### What to produce
Retype the following data exactly, but leave its pictures out.

[[ Records supplied open ]]

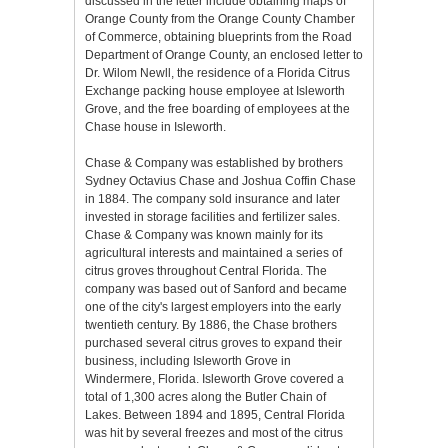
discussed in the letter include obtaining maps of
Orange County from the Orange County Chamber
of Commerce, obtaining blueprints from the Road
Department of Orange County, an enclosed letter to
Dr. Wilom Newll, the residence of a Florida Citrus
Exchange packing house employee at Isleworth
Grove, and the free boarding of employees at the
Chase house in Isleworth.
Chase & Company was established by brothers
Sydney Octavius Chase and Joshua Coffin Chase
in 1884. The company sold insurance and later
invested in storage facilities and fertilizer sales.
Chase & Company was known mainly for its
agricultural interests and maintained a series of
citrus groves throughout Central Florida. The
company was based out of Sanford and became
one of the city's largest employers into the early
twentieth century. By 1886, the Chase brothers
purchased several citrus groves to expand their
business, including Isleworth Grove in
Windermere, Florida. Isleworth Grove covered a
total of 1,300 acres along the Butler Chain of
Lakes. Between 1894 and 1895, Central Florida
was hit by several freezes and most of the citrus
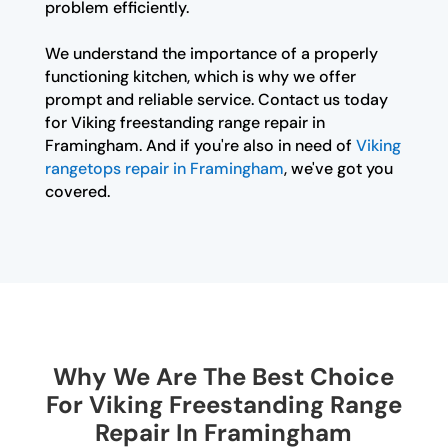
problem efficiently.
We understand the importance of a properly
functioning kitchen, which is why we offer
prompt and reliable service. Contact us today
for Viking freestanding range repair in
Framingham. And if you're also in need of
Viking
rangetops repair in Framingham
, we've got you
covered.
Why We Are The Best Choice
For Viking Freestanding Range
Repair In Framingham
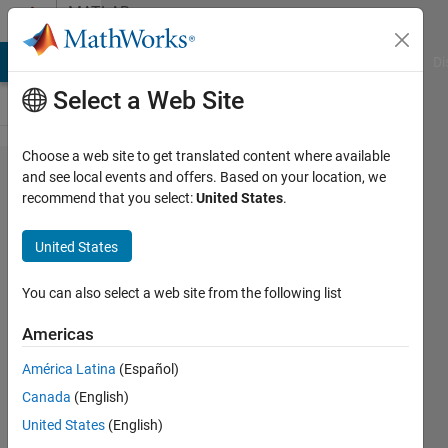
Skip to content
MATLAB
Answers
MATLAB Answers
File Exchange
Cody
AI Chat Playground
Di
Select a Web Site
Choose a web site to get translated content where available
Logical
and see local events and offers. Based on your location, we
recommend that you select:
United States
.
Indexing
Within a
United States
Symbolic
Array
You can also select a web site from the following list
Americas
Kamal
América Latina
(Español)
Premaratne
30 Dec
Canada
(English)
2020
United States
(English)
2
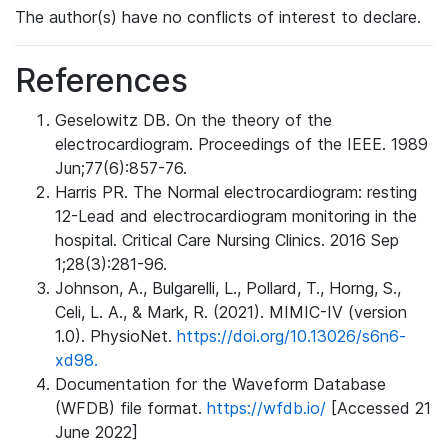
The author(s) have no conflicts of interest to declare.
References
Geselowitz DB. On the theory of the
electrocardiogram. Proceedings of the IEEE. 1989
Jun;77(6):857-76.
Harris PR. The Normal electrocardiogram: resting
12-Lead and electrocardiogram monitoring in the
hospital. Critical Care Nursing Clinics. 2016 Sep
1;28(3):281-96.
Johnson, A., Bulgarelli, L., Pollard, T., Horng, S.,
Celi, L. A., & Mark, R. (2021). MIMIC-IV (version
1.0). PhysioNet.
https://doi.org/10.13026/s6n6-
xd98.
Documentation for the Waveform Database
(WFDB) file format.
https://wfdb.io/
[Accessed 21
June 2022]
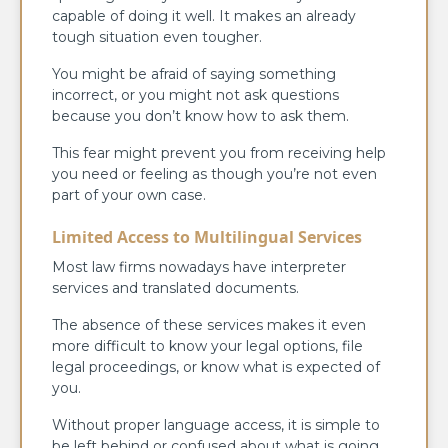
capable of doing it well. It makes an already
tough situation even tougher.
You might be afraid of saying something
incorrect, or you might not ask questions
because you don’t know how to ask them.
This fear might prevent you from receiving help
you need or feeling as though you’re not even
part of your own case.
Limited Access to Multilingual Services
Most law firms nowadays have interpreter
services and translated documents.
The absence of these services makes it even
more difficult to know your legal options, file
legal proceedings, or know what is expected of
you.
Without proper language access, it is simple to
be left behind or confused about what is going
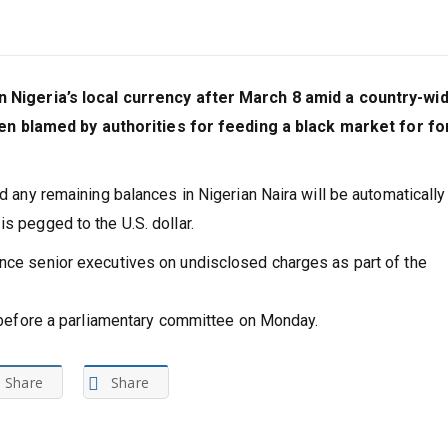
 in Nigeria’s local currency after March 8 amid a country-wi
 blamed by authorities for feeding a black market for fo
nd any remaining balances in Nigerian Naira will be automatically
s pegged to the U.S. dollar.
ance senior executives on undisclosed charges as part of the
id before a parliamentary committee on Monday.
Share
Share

[[ Records supplied closed ]]

### Response to this task
discussed in the letter include obtaining maps of
Orange County from the Orange County Chamber
of Commerce, obtaining blueprints from the Road
Department of Orange County, an enclosed letter to
Dr. Wilom Newll, the residence of a Florida Citrus
Exchange packing house employee at Isleworth
Grove, and the free boarding of employees at the
Chase house in Isleworth.
Chase & Company was established by brothers
Sydney Octavius Chase and Joshua Coffin Chase
in 1884. The company sold insurance and later
invested in storage facilities and fertilizer sales.
Chase & Company was known mainly for its
agricultural interests and maintained a series of
citrus groves throughout Central Florida. The
company was based out of Sanford and became
one of the city's largest employers into the early
twentieth century. By 1886, the Chase brothers
purchased several citrus groves to expand their
business, including Isleworth Grove in
Windermere, Florida. Isleworth Grove covered a
total of 1,300 acres along the Butler Chain of
Lakes. Between 1894 and 1895, Central Florida
was hit by several freezes and most of the citrus
problem efficiently.
We understand the importance of a properly
functioning kitchen, which is why we offer
prompt and reliable service. Contact us today
for Viking freestanding range repair in
Framingham. And if you're also in need of
Viking
rangetops repair in Framingham
, we've got you
covered.
Why We Are The Best Choice
For Viking Freestanding Range
Repair In Framingham
Skip to content
MATLAB
Answers
MATLAB Answers
File Exchange
Cody
AI Chat Playground
Di
Select a Web Site
Choose a web site to get translated content where available
Logical
and see local events and offers. Based on your location, we
recommend that you select:
United States
.
Indexing
Within a
United States
Symbolic
Array
You can also select a web site from the following list
Americas
Kamal
América Latina
(Español)
Premaratne
30 Dec
Canada
(English)
2020
United States
(English)
2
The author(s) have no conflicts of interest to declare.
References
Geselowitz DB. On the theory of the
electrocardiogram. Proceedings of the IEEE. 1989
Jun;77(6):857-76.
Harris PR. The Normal electrocardiogram: resting
12-Lead and electrocardiogram monitoring in the
hospital. Critical Care Nursing Clinics. 2016 Sep
1;28(3):281-96.
Johnson, A., Bulgarelli, L., Pollard, T., Horng, S.,
Celi, L. A., & Mark, R. (2021). MIMIC-IV (version
1.0). PhysioNet.
https://doi.org/10.13026/s6n6-
xd98.
Documentation for the Waveform Database
(WFDB) file format.
https://wfdb.io/
[Accessed 21
June 2022]
capable of doing it well. It makes an already
tough situation even tougher.
You might be afraid of saying something
incorrect, or you might not ask questions
because you don’t know how to ask them.
This fear might prevent you from receiving help
you need or feeling as though you’re not even
part of your own case.
Limited Access to Multilingual Services
Most law firms nowadays have interpreter
services and translated documents.
The absence of these services makes it even
more difficult to know your legal options, file
legal proceedings, or know what is expected of
you.
Without proper language access, it is simple to
be left behind or confused about what is going
 in Nigeria’s local currency after March 8 amid a country-wi
 blamed by authorities for feeding a black market for fo
nd any remaining balances in Nigerian Naira will be automatically
s pegged to the U.S. dollar.
ance senior executives on undisclosed charges as part of the
id before a parliamentary committee on Monday.
Share
Share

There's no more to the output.